• **YOUR ASSIGNMENT**
Could you print all the entries below exactly as they appear, omitting the pictures?

• **DATASET ENTRIES**
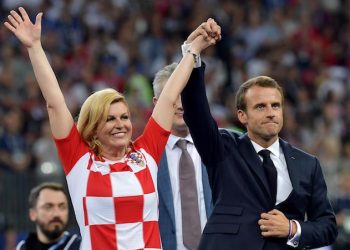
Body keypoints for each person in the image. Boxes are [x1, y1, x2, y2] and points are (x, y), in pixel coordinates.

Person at [4, 7, 221, 249]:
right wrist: (35, 47)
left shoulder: (145, 153)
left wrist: (192, 51)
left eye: (125, 117)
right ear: (93, 127)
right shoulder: (79, 161)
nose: (121, 125)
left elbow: (170, 97)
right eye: (110, 119)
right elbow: (55, 103)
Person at [180, 19, 337, 249]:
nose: (271, 113)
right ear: (242, 116)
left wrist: (293, 228)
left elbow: (328, 226)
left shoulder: (308, 163)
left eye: (276, 106)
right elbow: (195, 112)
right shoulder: (223, 147)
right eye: (260, 107)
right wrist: (192, 54)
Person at [153, 63, 212, 250]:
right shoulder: (144, 156)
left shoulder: (220, 147)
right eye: (173, 95)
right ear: (157, 103)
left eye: (185, 93)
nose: (180, 104)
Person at [16, 182, 81, 250]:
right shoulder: (23, 247)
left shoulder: (82, 246)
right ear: (33, 214)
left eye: (62, 207)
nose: (56, 214)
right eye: (48, 207)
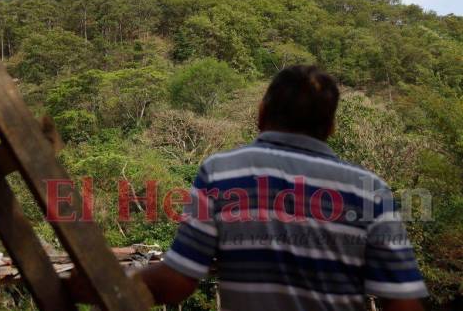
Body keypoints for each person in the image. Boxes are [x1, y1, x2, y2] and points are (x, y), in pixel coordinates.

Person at [136, 65, 428, 310]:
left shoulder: (221, 172)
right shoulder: (371, 190)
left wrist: (110, 282)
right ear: (330, 127)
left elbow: (177, 282)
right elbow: (403, 302)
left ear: (262, 114)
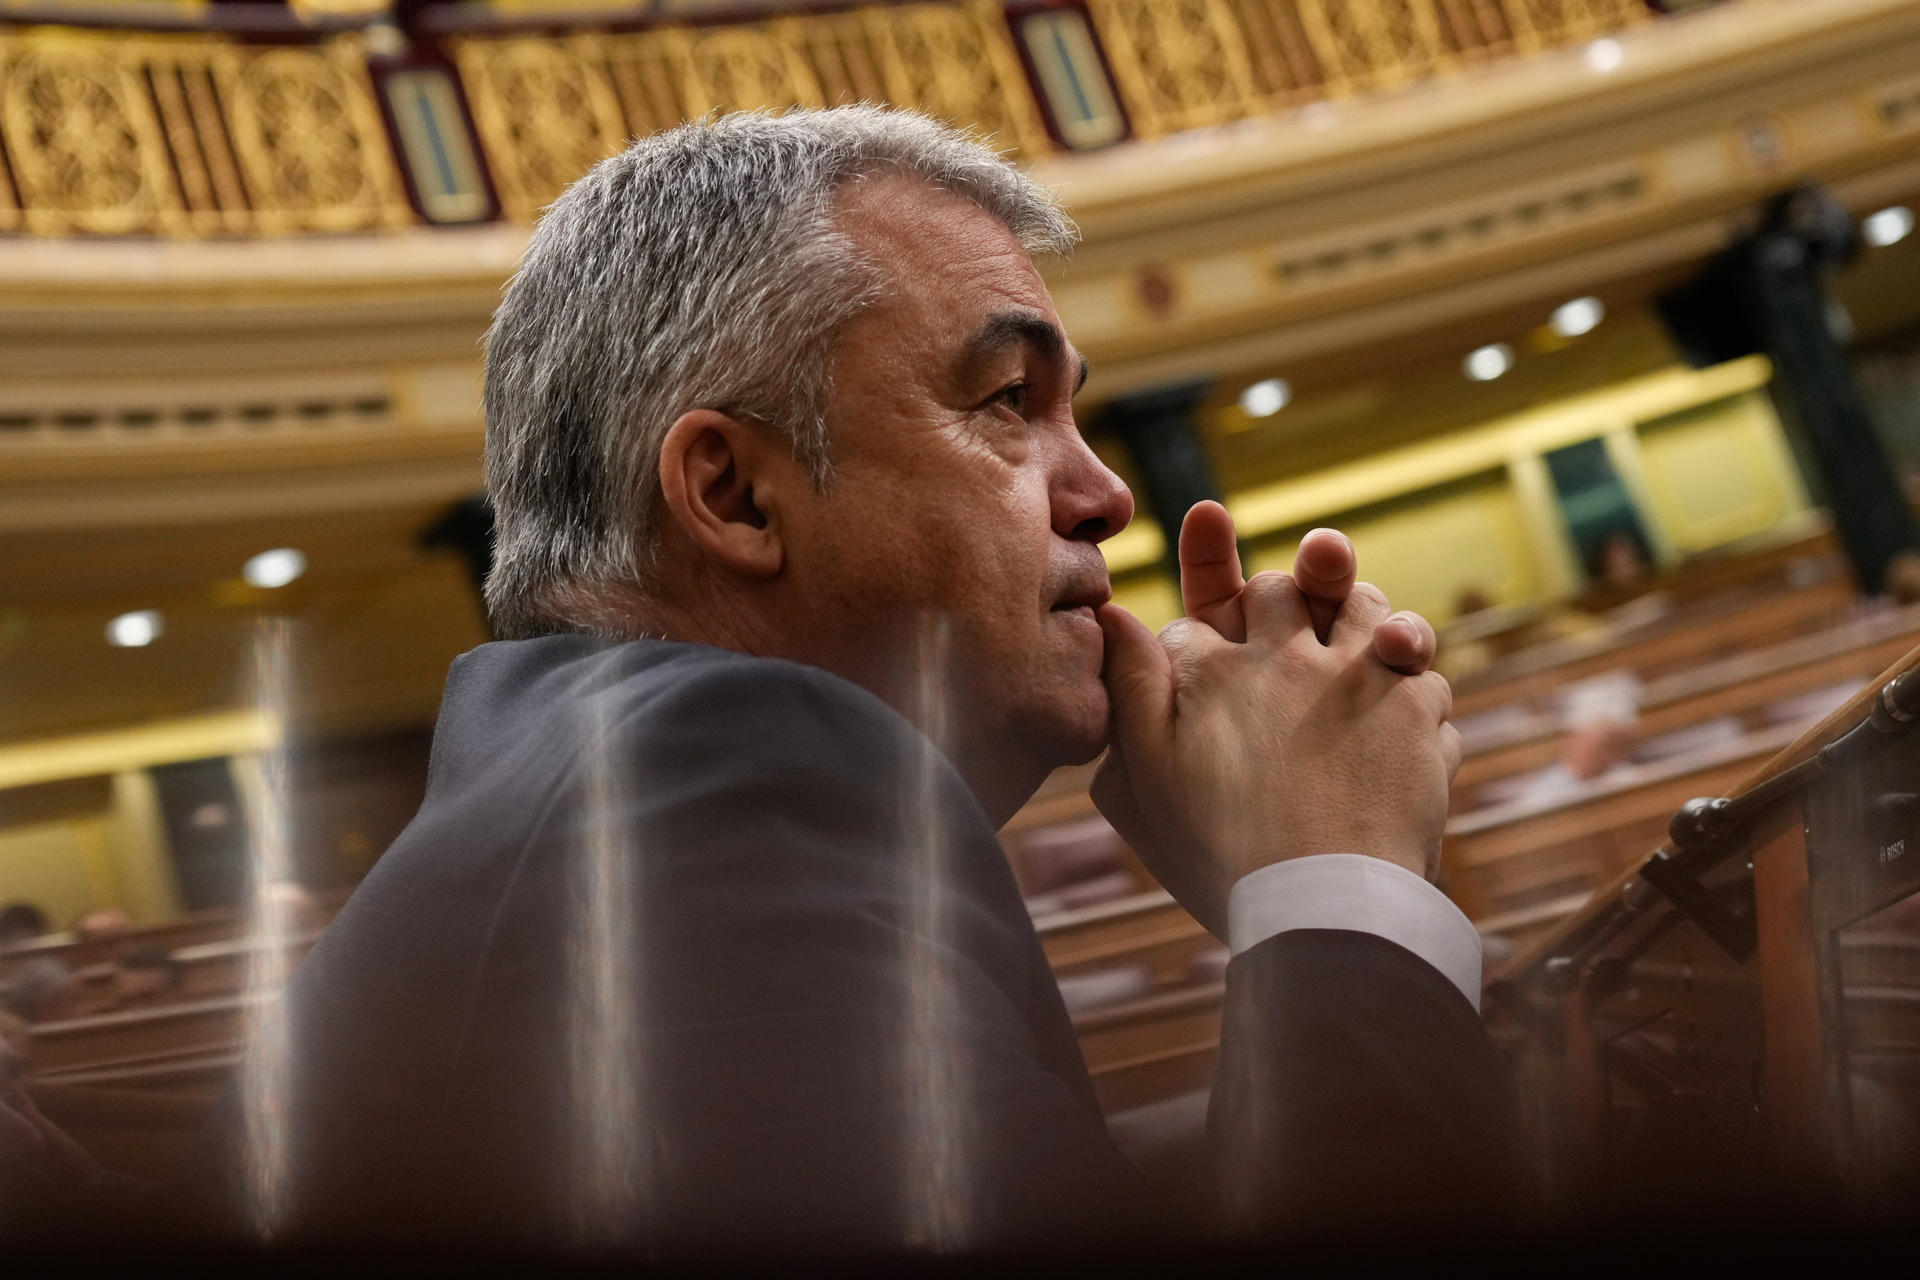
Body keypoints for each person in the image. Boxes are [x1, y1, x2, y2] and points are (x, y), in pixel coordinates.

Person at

• **ANSWER TO THIS TASK**
Body keypoints for each person in the image. Boxes are [x1, y1, x2, y2] and points are (x, y), in pixel coordinates.

Person at [4, 7, 221, 249]:
right wrist: (35, 47)
left shoulder: (145, 153)
left wrist: (192, 51)
left eye: (125, 117)
right ear: (93, 127)
right shoulder: (79, 161)
nose: (121, 125)
left elbow: (170, 97)
right eye: (110, 119)
right elbow: (55, 103)
Person at [180, 19, 337, 249]:
nose: (271, 113)
right ear: (242, 116)
left wrist: (293, 228)
left elbow: (328, 226)
left shoulder: (308, 163)
left eye: (276, 106)
right elbow: (195, 112)
right shoulder: (223, 147)
right eye: (260, 107)
right wrist: (192, 54)
Person at [153, 63, 212, 250]:
right shoulder: (144, 156)
left shoulder: (220, 147)
right eye: (173, 95)
right ear: (157, 103)
left eye: (185, 93)
nose: (180, 104)
Person at [16, 182, 81, 250]:
right shoulder: (23, 247)
left shoulder: (82, 246)
right ear: (33, 214)
left eye: (62, 207)
nose: (56, 214)
right eye: (48, 207)
Body keypoints for each person in the image. Boxes are [x1, y1, x2, y2] and points are (x, y), in pixel coordinates.

Person at [136, 65, 428, 310]:
left shoulder: (221, 172)
right shoulder: (371, 190)
left wrist: (110, 282)
right ear: (330, 127)
left elbow: (177, 282)
right elbow: (403, 302)
left ear: (262, 114)
Body keypoints for each person in the image. Boxes are [x1, y1, x2, y2] and points are (x, y), in pixel coordinates.

Person at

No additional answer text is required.